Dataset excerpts
━━━━━━━━━━━━━━━━

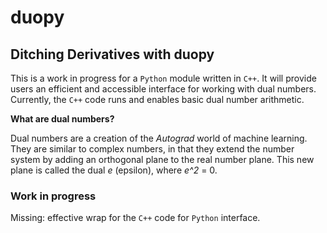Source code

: # duopy
## Ditching Derivatives with duopy
This is a work in progress for a `Python` module written in `C++`. It will provide users an efficient and accessible interface for working with dual numbers. Currently, the `C++` code runs and enables basic dual number arithmetic.

**What are dual numbers?**

Dual numbers are a creation of the *Autograd* world of machine learning. They are similar to complex numbers, in that they extend the number system by adding an orthogonal plane to the real number plane. This new plane is called the dual *e* (epsilon), where *e^2* = 0. 



### Work in progress
 Missing: effective wrap for the `C++` code for `Python` interface.

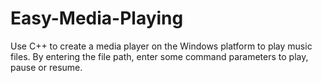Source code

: # Easy-Media-Playing
Use C++ to create a media player on the Windows platform to play music files. By entering the file path, enter some command parameters to play, pause or resume.
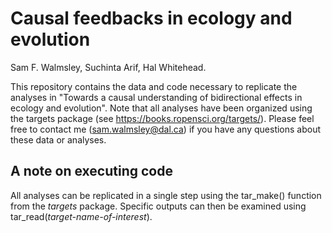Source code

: # Causal feedbacks in ecology and evolution

Sam F. Walmsley, Suchinta Arif, Hal Whitehead.

This repository contains the data and code necessary to replicate the analyses in "Towards a causal understanding of bidirectional effects in ecology and evolution". Note that all analyses have been organized using the targets package (see https://books.ropensci.org/targets/). Please feel free to contact me (sam.walmsley@dal.ca) if you have any questions about these data or analyses. 

## A note on executing code

All analyses can be replicated in a single step using the tar_make() function from the *targets* package. Specific outputs can then be examined using tar_read(*target-name-of-interest*).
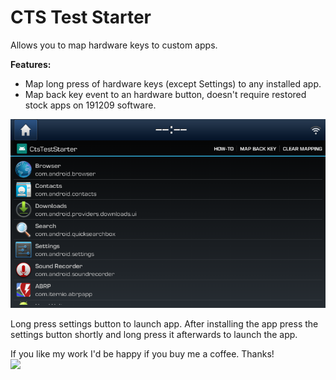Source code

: 
# CTS Test Starter
Allows you to map hardware keys to custom apps. <br />

**Features:<br  />**
* Map long press of hardware keys (except Settings) to any installed app.<br  />
* Map back key event to an hardware button, doesn't require restored stock apps on 191209 software.<br  />

![Screenshot](doc/screenshot.png)

Long press settings button to launch app.
After installing the app press the settings button shortly and long press it afterwards to launch the app.

If you like my work I'd be happy if you buy me a coffee. Thanks!<br  />
[![](https://www.paypalobjects.com/en_US/i/btn/btn_donateCC_LG.gif)](https://www.paypal.com/cgi-bin/webscr?cmd=_s-xclick&hosted_button_id=RT8WTFDGMLFPG)
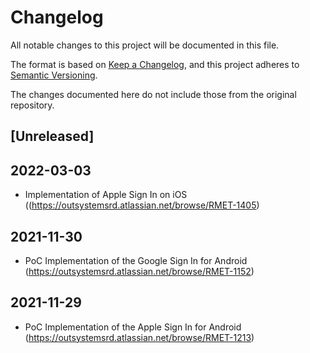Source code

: # Changelog
All notable changes to this project will be documented in this file.

The format is based on [Keep a Changelog](https://keepachangelog.com/en/1.0.0/),
and this project adheres to [Semantic Versioning](https://semver.org/spec/v2.0.0.html).

The changes documented here do not include those from the original repository.

## [Unreleased]

## 2022-03-03
 - Implementation of Apple Sign In on iOS ((https://outsystemsrd.atlassian.net/browse/RMET-1405)

## 2021-11-30
- PoC Implementation of the Google Sign In for Android (https://outsystemsrd.atlassian.net/browse/RMET-1152)

## 2021-11-29
- PoC Implementation of the Apple Sign In for Android (https://outsystemsrd.atlassian.net/browse/RMET-1213)
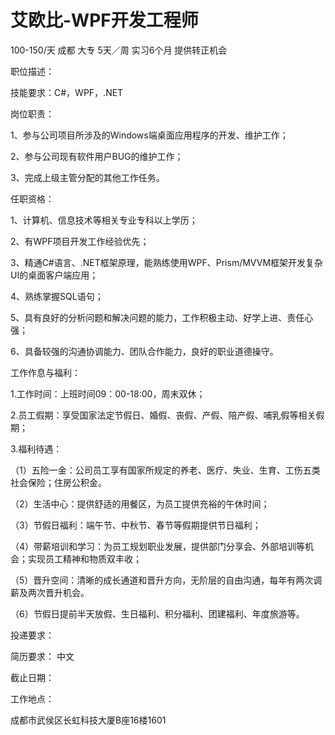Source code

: # 艾欧比-WPF开发工程师

100-150/天 成都 大专 5天／周 实习6个月 提供转正机会

职位描述：

技能要求：C#，WPF，.NET



岗位职责：

1、参与公司项目所涉及的Windows端桌面应用程序的开发、维护工作；

2、参与公司现有软件用户BUG的维护工作；

3、完成上级主管分配的其他工作任务。



任职资格：

1、计算机、信息技术等相关专业专科以上学历；

2、有WPF项目开发工作经验优先；

3、精通C#语言、.NET框架原理，能熟练使用WPF、Prism/MVVM框架开发复杂UI的桌面客户端应用；

4、熟练掌握SQL语句；

5、具有良好的分析问题和解决问题的能力，工作积极主动、好学上进、责任心强；

6、具备较强的沟通协调能力、团队合作能力，良好的职业道德操守。



工作作息与福利：

1.工作时间：上班时间09：00-18:00，周末双休；

2.员工假期：享受国家法定节假日、婚假、丧假、产假、陪产假、哺乳假等相关假期；

3.福利待遇：

（1）五险一金：公司员工享有国家所规定的养老、医疗、失业、生育、工伤五类社会保险；住房公积金。

（2）生活中心：提供舒适的用餐区，为员工提供充裕的午休时间；

（3）节假日福利：端午节、中秋节、春节等假期提供节日福利；

（4）带薪培训和学习：为员工规划职业发展，提供部门分享会、外部培训等机会；实现员工精神和物质双丰收；

（5）晋升空间：清晰的成长通道和晋升方向，无阶层的自由沟通，每年有两次调薪及两次晋升机会。

（6）节假日提前半天放假、生日福利、积分福利、团建福利、年度旅游等。



投递要求：

简历要求： 中文

截止日期：

工作地点：

成都市武侯区长虹科技大厦B座16楼1601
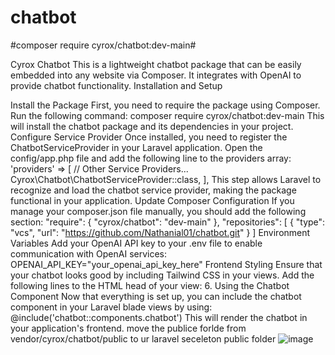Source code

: # chatbot
#composer require cyrox/chatbot:dev-main#

Cyrox Chatbot This is a lightweight chatbot package that can be easily embedded into any website via Composer. It integrates with OpenAI to provide chatbot functionality. Installation and Setup

Install the Package First, you need to require the package using Composer. Run the following command: composer require cyrox/chatbot:dev-main This will install the chatbot package and its dependencies in your project.
Configure Service Provider Once installed, you need to register the ChatbotServiceProvider in your Laravel application. Open the config/app.php file and add the following line to the providers array: 'providers' => [ // Other Service Providers... Cyrox\Chatbot\ChatbotServiceProvider::class, ], This step allows Laravel to recognize and load the chatbot service provider, making the package functional in your application.
Update Composer Configuration If you manage your composer.json file manually, you should add the following section: "require": { "cyrox/chatbot": "dev-main" }, "repositories": [ { "type": "vcs", "url": "https://github.com/Nathanial01/chatbot.git" } ]
Environment Variables Add your OpenAI API key to your .env file to enable communication with OpenAI services: OPENAI_API_KEY="your_openai_api_key_here"
Frontend Styling Ensure that your chatbot looks good by including Tailwind CSS in your views. Add the following lines to the HTML head of your view:
6. Using the Chatbot Component Now that everything is set up, you can include the chatbot component in your Laravel blade views by using: @include('chatbot::components.chatbot') This will render the chatbot in your application's frontend. move the publice forlde from vendor/cyrox/chatbot/public to ur laravel seceleton public folder ![image](https://github.com/user-attachments/assets/8c89150b-5e43-4569-b916-5f834123e8d3)
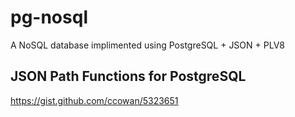 pg-nosql
========

A NoSQL database implimented using PostgreSQL + JSON + PLV8

## JSON Path Functions for PostgreSQL

https://gist.github.com/ccowan/5323651
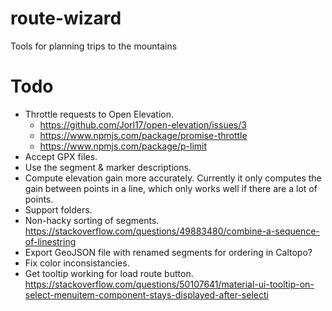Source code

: # route-wizard

Tools for planning trips to the mountains

# Todo

* Throttle requests to Open Elevation.
  * https://github.com/Jorl17/open-elevation/issues/3
  * https://www.npmjs.com/package/promise-throttle
  * https://www.npmjs.com/package/p-limit
* Accept GPX files.
* Use the segment & marker descriptions.
* Compute elevation gain more accurately.  Currently it only computes the gain between points in a line, which only works well if there are a lot of points.
* Support folders.
* Non-hacky sorting of segments. https://stackoverflow.com/questions/49883480/combine-a-sequence-of-linestring
* Export GeoJSON file with renamed segments for ordering in Caltopo?
* Fix color inconsistancies.
* Get tooltip working for load route button.  https://stackoverflow.com/questions/50107641/material-ui-tooltip-on-select-menuitem-component-stays-displayed-after-selecti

━━━━━━━━━━━━━━━━

TASK DIRECTIONS:
A word-for-word reproduction is needed of the lines above from the line containing "## 2021-11-30" through the line containing "1、计算机、信息技术等相关专业专科以上学历；", with both ends kept and no pictures.

RESULT FOR THIS TASK:
## 2021-11-30
- PoC Implementation of the Google Sign In for Android (https://outsystemsrd.atlassian.net/browse/RMET-1152)

## 2021-11-29
- PoC Implementation of the Apple Sign In for Android (https://outsystemsrd.atlassian.net/browse/RMET-1213)
Source code

: # 艾欧比-WPF开发工程师

100-150/天 成都 大专 5天／周 实习6个月 提供转正机会

职位描述：

技能要求：C#，WPF，.NET



岗位职责：

1、参与公司项目所涉及的Windows端桌面应用程序的开发、维护工作；

2、参与公司现有软件用户BUG的维护工作；

3、完成上级主管分配的其他工作任务。



任职资格：

1、计算机、信息技术等相关专业专科以上学历；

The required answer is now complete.